Pop quiz: A customer lost power to one of their FAS controllers that is in an active/active pair, and with that, the LUNs attached to thier Hyper-V server went away. The envronment is such that nothing was lost and we are able to troubleshoot the situation on why it happend. That said, I preformed a cf takeover (then cf giveback) to see if the same thing happend on a graceful hand-off. The results were as one would expect when things are setup properly, the LUN remained online and visible to the server through the activity.
So my question, why on a dirty shut-down did they lose connectivity to thier LUN? I am going to be troubleshooting onsite tomorrow so any suggestion would be welcome.
Nice one - I like it!
So, let's start with this question: is it a relatively modern version of ONTAP, or an ancient one? Is FCP run in a single_image mode? If that's the case, then this simply should not happen - controller failure is an equivalent of path failover (if everything is set properly).
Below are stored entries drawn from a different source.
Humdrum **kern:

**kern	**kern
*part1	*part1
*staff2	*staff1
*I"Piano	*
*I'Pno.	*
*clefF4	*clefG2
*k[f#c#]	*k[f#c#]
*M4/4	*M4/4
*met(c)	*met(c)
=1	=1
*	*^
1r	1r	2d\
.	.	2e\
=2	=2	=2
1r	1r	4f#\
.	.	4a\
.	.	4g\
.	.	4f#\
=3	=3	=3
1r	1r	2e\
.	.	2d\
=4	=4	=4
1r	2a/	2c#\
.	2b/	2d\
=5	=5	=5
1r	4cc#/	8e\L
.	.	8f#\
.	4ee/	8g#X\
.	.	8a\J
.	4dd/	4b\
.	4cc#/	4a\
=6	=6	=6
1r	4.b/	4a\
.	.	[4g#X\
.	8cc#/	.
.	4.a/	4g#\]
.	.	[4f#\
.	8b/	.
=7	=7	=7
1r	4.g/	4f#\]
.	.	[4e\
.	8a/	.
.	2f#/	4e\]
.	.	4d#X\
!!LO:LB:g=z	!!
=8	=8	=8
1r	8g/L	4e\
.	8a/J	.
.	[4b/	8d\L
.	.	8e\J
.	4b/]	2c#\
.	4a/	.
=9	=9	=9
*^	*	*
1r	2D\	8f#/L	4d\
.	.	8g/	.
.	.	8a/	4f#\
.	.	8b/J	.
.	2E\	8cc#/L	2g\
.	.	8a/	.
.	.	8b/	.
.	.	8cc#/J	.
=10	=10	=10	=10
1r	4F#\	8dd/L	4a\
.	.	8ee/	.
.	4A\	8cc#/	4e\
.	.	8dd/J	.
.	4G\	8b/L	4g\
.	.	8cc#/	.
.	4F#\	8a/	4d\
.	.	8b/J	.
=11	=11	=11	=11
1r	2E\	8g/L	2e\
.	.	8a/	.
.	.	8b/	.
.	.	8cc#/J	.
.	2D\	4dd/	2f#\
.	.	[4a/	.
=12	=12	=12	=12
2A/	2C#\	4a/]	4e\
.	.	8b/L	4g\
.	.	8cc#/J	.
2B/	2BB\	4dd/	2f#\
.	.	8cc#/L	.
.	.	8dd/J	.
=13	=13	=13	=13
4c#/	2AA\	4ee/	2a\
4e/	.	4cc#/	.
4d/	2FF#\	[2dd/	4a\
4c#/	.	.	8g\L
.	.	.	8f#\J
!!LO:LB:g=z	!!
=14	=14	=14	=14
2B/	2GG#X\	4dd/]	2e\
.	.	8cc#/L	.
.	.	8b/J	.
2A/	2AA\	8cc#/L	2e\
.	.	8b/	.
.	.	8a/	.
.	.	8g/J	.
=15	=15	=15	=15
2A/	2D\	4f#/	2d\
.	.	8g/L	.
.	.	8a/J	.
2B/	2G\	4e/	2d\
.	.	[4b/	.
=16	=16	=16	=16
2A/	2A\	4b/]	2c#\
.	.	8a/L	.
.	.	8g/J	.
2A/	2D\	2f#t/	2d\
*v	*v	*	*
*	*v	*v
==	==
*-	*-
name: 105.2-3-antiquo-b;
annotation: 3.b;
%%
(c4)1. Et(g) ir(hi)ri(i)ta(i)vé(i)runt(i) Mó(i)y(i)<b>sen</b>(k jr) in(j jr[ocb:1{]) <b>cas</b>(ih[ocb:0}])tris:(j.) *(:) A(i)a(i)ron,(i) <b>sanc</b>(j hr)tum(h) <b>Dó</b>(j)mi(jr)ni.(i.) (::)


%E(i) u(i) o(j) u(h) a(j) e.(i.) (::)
Let's just say, they were "testing a theory!" 🙂
So the FAS' are running 8.0.2 7-mode. It was my understanding that single_image was the default mode of 8.x+. I'll double check tomorrow. As for the protocol, it is iSCSI over 10GbE.
Me bad - I automatically assumed LUN equals FCP!
Single_image cfmode is FCP specific & irrelevant for iSCSI (and it's actually default since 7.2).
What are disk timeouts on the hosts? Unplanned takeover will presumably take longer than a clean one - this may explain the difference in observed behaviour.
@Radek, I'll have to check the timeout settings.
@Pascal, a failover did take place. A controller power outtage was all that occurred. The shelves stayed powered and disk multipathis set up properly.
What else did they do during the outage?
Its seems strange I'll give you that. Was Iscsi licenced on both controllers, and patched correctly? Did they test CFO during initial setup of this HyperV environment? do they have the ontap DSM installed and snapdrive? how many luns and how many hyperV hosts are involved?
Did you grab the logs and ASUPs from this event? did they help trouble shoot this?